Lonely at the top
People get excited by people with high energy and big ambition. They gather around you wanting a hit of “whatever it is you’re on”. And you’re high on work—and working towards your dreams.
I think there are 3 kinds of people who you will encounter in your journey to greatness (whatever that means for you).
- the ones that are so jealous of you that they will ignore you and your work,
- the ones that will want to feed off your energy and catch a glimpse of ambition,
- your true friends who’ll help you and support you in times good and bad.
Today, I want to speak about the second group.
In my first year of Uni, I was very mission-driven. A student of geospatial engineering, who in retrospect, wanted to make it more user-centric. The majority of my projects had that as their main goal.
I wrote articles, scientific papers, projects, and conference applications. I’ve won grants, awards, and scholarships.
And I’ve had an initial group of friends who’d follow me around, help in project delivery I enjoyed being a part of something greater than simply being a student.
Until it became too much. Until my greatness and ambition outgrew both their comfort zone and minds. By that point - we were pretty good friends, or at least I thought so. Wanting to share my joy about receiving an award, and getting a long-paused, loud-swallow type of response with an insincere “congratulations” should have been my first clue. But it wasn’t, because I always tend to see the good in people.
And as I continued to make my way through ideas that’d make life on Earth more enjoyable, they started drifting away. Helping less. Calling less. Coming up to chat in the hallway less. Being in my life less.
It’s been almost 5 years, and now we’re almost like perfect strangers. I’ve tried to (naively) make contact throughout the years but was never made welcome to talk freely and openly about what’s going on in my life—because, for them, it made them feel less than.
I was sad that this was happening because the only thing I ever did and wanted to do was lift others up. I’ve felt like I personally failed in doing so. It took me a while to unset that expectation for myself.
Spring of last year, when my entire world seemed to be falling apart, for a reason I can’t quite remember, I was chatting to one of those old friends and I have shared how I feel—that I was having a tough time.
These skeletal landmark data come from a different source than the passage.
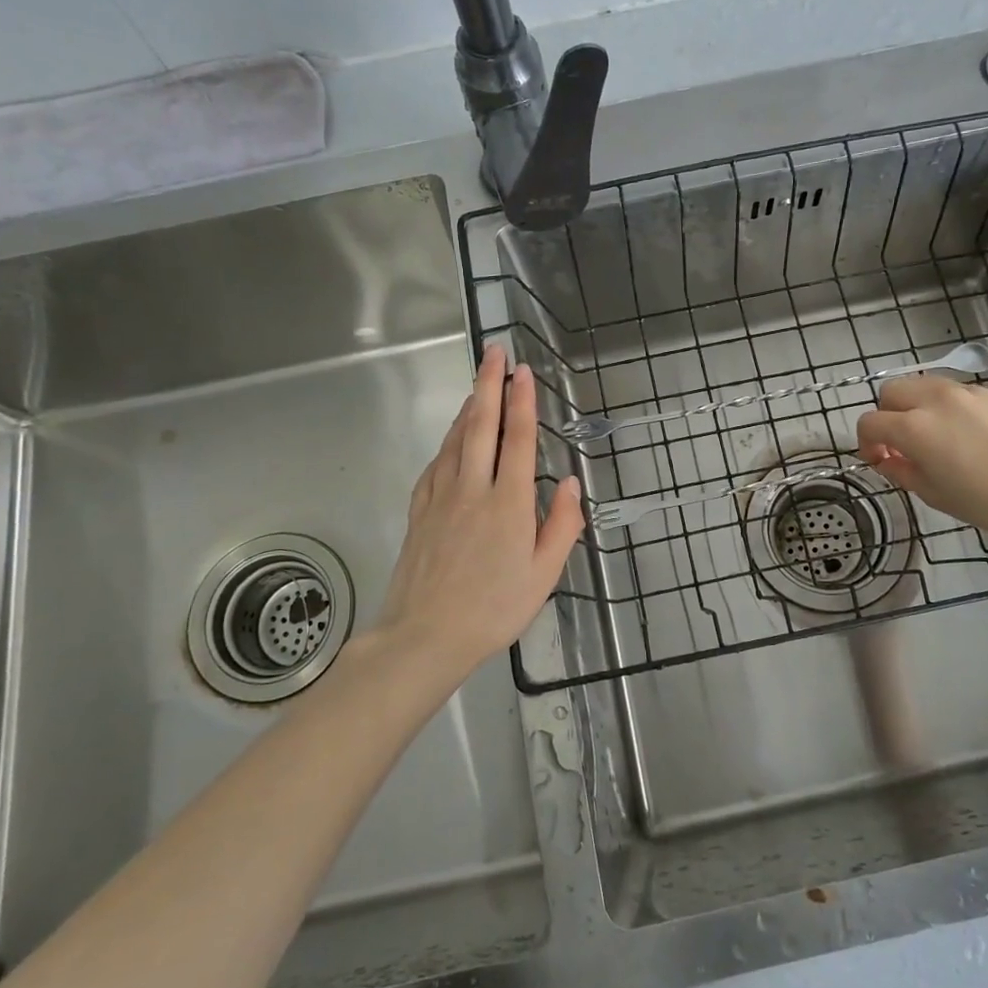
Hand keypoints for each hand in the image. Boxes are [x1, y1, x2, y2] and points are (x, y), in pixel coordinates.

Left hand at [373, 345, 583, 680]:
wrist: (425, 635)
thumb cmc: (494, 609)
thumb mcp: (543, 575)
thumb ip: (561, 526)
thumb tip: (568, 482)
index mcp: (508, 504)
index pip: (518, 439)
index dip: (522, 401)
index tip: (524, 371)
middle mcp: (473, 490)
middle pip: (481, 426)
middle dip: (489, 384)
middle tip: (494, 351)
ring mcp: (441, 498)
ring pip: (455, 440)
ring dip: (468, 407)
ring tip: (478, 384)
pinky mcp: (419, 511)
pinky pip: (435, 464)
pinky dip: (447, 441)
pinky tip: (452, 438)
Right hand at [855, 375, 987, 547]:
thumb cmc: (986, 503)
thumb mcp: (934, 494)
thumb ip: (902, 471)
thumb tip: (888, 461)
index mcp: (914, 427)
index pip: (870, 422)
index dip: (866, 442)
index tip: (878, 460)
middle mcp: (937, 400)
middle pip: (892, 390)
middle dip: (888, 413)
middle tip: (902, 442)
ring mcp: (972, 393)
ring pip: (928, 385)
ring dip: (921, 406)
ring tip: (939, 436)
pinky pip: (965, 395)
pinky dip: (957, 410)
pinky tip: (978, 438)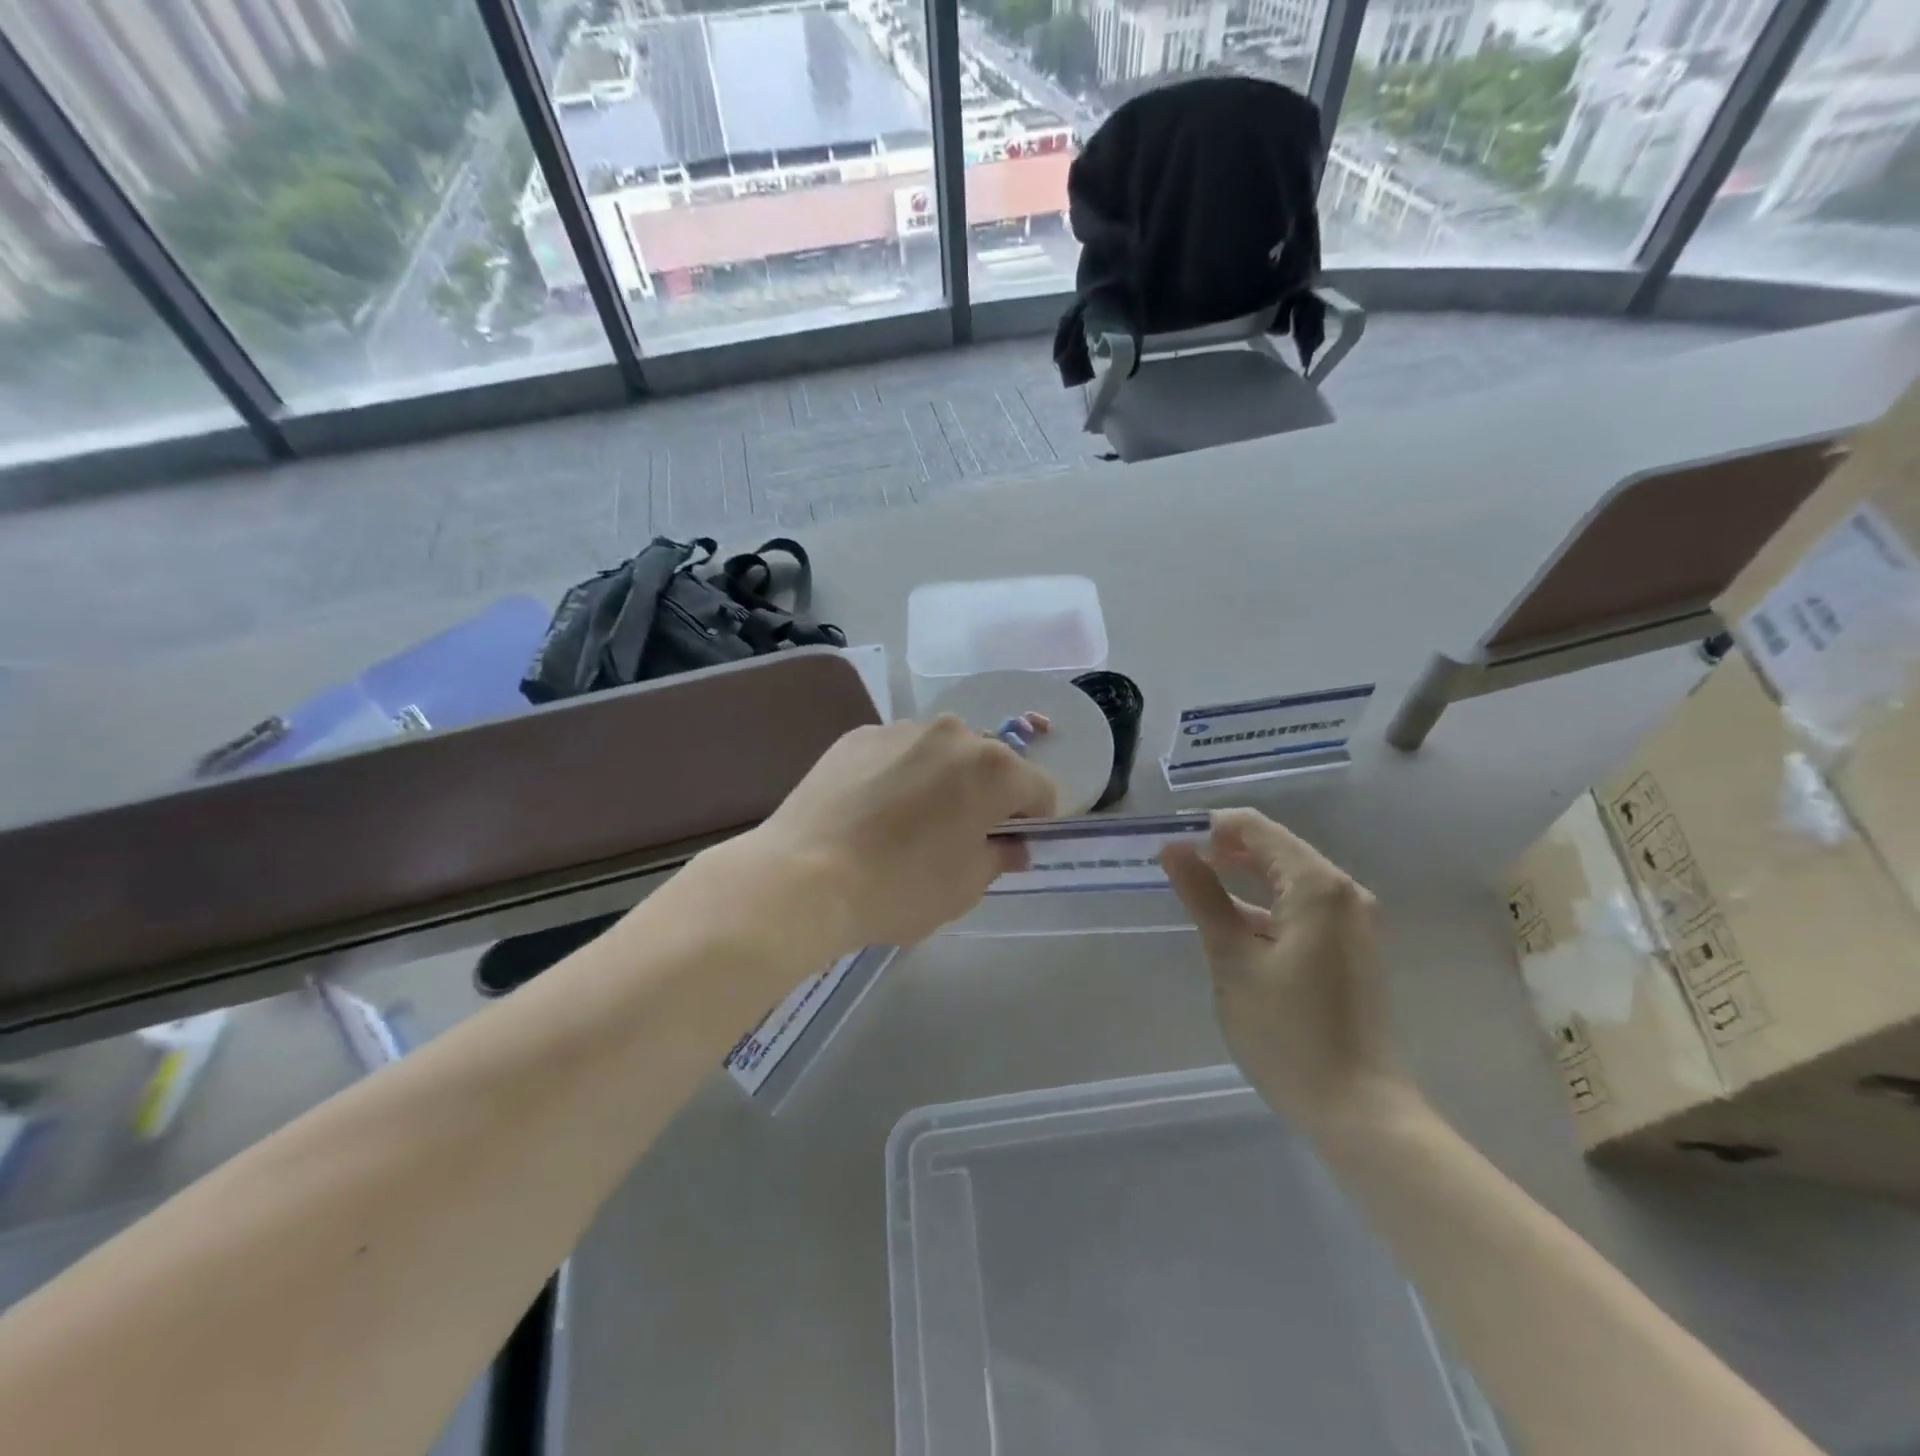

Their comment was something along the lines of: “See, it wasn’t necessary to try to prove yourself all the time”.
To whom? I was solely following my heart’s desires and enjoying myself every step of the way.
That sentence felt like they were waiting for the day things will start going south for me. Like they were relieved by my ‘failure’. It seemed that, even though they never had the same aspirations like I did, they still wish they did. So when my plans failed, they felt better about themselves.
That was the day I learned:
You can only lift others up to how high they want to go.